_WHAT YOU NEED TO DO_
Quote the lines of the items below word for word, starting with the line that contains "scientific name: Pinus contorta" and going on through the last line of the items.

── DATASET ENTRIES ──

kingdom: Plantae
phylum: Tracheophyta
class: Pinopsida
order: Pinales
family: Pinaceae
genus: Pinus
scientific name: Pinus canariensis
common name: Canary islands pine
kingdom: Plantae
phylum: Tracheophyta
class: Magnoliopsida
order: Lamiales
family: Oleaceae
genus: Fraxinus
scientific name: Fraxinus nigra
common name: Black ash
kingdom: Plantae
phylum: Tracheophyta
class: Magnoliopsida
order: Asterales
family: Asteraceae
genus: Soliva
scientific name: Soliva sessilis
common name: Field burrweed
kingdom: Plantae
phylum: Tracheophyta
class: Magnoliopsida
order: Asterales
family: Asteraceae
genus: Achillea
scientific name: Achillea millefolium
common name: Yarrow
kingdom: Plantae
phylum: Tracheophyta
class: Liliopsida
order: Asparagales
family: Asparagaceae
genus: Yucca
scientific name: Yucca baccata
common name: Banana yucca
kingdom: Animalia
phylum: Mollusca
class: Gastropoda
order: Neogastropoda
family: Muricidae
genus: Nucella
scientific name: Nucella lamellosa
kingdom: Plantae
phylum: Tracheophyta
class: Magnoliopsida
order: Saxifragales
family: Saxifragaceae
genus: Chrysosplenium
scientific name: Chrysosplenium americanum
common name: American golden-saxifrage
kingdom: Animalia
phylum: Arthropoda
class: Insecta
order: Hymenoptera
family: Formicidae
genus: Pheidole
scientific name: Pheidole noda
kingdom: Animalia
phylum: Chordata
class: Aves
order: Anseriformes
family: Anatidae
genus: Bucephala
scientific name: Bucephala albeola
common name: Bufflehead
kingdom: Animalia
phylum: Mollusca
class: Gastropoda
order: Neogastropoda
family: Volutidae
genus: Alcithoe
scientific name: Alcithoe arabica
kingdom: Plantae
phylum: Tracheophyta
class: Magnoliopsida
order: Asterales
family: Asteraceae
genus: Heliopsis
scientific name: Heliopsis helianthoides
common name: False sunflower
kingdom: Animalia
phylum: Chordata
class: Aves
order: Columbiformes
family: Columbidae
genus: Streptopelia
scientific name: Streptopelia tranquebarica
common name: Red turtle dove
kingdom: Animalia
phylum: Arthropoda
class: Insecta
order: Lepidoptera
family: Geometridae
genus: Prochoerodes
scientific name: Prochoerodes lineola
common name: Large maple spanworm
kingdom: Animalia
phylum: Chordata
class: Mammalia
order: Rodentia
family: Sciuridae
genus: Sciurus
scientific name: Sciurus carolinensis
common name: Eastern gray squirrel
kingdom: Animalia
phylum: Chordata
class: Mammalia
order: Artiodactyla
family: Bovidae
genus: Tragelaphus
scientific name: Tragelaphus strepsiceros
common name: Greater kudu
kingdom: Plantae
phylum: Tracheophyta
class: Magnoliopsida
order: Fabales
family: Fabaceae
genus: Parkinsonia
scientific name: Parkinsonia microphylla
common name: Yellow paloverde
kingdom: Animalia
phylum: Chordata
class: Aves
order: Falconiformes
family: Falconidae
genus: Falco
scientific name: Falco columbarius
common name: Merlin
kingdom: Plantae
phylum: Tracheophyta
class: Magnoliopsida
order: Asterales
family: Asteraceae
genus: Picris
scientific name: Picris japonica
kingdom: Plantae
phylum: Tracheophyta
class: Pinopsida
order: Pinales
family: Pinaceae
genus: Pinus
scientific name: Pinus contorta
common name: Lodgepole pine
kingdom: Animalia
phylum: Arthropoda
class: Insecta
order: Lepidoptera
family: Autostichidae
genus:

───

_EXERCISE SOLUTION_
scientific name: Pinus contorta
common name: Lodgepole pine
kingdom: Animalia
phylum: Arthropoda
class: Insecta
order: Lepidoptera
family: Autostichidae
genus:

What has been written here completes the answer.